Offering Payment Plans

Payment plans are a big part of how things are sold in the online business space, and from my point of view a lot of the practices around them are, well, questionable.

If you’re listening to this, you’re likely not selling courses, but you may have been influenced by a barrage of messages about what’s “normal” when it comes to payments.

A common practice is charging more for a payment plan. From a business point of view, it’s positioned as a way to help mitigate risk and manage the cost of administering a payment plan. The truth is, that in many cases, these charges are more about creating an additional source of revenue than the costs of managing failed payments.

For service providers, adding a servicing charge to your payment plan isn’t necessary. As you’re delivering services over the course of a set amount of time, you can mitigate risk with your payments. Plus, you’re usually dealing with a handful of clients, not 100s, so dealing with a failed payment isn’t a major deal.

However, if you’re going to offer a payment plan, be sure that you’re matching up the length of the plan with how long you’ll be working with someone. Don’t plan on working with someone for three months and then having a nine month payment plan, as you’re incurring too much risk.

Now, I’m going to let you in on a little secret. On the Small Business Boss side of things, I actually don’t encourage people to pay in full. Payment plans allow me to have steady cash flow on an ongoing basis.

If someone wants to pay in full, I don’t discourage them, but my preference is a payment plan.

There’s wholly too much focus on paying in full as the holy grail in online business. I keep seeing people talking about clients paying in full as if those are the only clients that have value, and that we should require as many people as possible to pay in full.

The goal should be to be of service to our clients, not to make them feel less than for not paying in full, or worse yet, to punish them for not having the resources to do so. 

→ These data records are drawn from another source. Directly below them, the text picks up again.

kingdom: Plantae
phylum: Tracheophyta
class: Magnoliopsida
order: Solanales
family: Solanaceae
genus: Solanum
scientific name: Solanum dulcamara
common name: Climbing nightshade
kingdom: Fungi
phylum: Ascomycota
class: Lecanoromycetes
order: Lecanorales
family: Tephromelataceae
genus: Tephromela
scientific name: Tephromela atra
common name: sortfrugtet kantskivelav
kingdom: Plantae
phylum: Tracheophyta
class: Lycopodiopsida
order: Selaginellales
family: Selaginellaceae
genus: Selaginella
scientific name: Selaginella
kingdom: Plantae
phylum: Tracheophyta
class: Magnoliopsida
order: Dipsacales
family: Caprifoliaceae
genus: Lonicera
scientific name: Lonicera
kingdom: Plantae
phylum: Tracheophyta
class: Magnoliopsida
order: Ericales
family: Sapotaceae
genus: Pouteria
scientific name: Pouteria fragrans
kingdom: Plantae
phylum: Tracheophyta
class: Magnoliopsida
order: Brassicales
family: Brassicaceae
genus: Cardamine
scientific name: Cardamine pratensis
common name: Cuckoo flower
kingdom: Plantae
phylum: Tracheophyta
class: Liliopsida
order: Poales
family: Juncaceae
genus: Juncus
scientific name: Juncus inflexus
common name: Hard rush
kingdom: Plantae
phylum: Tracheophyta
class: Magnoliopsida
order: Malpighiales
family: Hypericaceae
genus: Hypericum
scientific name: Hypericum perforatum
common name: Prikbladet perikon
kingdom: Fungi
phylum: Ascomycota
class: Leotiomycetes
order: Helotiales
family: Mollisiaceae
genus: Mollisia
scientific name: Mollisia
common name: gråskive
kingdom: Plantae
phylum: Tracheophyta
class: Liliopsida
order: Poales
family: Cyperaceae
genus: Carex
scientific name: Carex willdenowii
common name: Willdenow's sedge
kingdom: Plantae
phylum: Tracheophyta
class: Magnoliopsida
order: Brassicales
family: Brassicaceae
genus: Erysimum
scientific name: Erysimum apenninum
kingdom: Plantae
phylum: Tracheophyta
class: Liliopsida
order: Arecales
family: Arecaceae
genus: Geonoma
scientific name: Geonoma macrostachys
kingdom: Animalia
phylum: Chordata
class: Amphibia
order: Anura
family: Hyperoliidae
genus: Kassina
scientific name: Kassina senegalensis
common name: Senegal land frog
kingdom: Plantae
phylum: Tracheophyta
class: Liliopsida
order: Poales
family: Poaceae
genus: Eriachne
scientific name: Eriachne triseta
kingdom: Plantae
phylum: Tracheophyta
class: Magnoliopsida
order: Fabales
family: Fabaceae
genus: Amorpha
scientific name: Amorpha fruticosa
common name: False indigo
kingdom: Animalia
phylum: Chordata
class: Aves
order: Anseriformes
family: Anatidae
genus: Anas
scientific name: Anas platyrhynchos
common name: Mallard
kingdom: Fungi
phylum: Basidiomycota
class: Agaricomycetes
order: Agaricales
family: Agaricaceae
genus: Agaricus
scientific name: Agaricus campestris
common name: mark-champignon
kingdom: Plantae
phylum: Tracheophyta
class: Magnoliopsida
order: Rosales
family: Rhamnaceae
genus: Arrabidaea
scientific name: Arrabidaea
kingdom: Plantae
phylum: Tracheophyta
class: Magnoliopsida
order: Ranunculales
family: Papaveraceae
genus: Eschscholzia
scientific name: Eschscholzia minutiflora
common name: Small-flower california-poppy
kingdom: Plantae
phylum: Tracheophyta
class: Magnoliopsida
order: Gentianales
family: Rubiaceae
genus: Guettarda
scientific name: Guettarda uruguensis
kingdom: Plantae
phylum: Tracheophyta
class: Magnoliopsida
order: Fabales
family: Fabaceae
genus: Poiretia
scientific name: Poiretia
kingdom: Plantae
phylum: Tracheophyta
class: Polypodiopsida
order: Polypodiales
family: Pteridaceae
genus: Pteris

Finally, keep in mind that if you receive payment in full, depending on the amount and your typical cash flow situation, you may want to put it in a holding account and move a portion over every month. That allows for you to manage potential risks should a refund be required or another situation were to arise. 

In some professions, like law, upfront payments need to be put into a trust account to protect everyone involved, so this isn’t as out there as it may sound.

Being Mindful of How You Communicate with Potential Clients

Finally, and this isn’t about payment terms per se, but when it comes to payments and how we communicate about them, we need to be mindful.

I’ve noticed a trend with B2E businesses, particularly in the coaching and course market where how they speak about their potential clients, making investments and payments is distasteful. I wanted to share this as we need to be proactive and not start letting this creep into our service-based businesses.

We need to be thoughtful in how we speak to our potential clients in our sales copy, our marketing, our sales conversations and more. Choose your words carefully and think about how they may make someone feel.

How would you feel on the receiving end of an aggressive “this is not for you if…” section of your sales page. What about if you considered working with someone, but you weren’t quite ready yet and they made you feel less than?

To build trust with potential clients, you need to treat them with respect and you need to honor their timeline. By doing that, you’ll have clients that trust you from day one, making your working relationship that much easier.

Aim to Balance the Buyer and Sellers Needs with Payments

When it comes to payments, from the terms to how you collect money, the ultimate goal should be to find ways to reduce friction on both sides. As a service provider, you don’t have to be a doormat and agree to whatever your client wants. On the flip side, you need to be fair and of service to your clients so you’re not making it hard to work with you, raising red flags or totally tanking their trust in you before you even get started.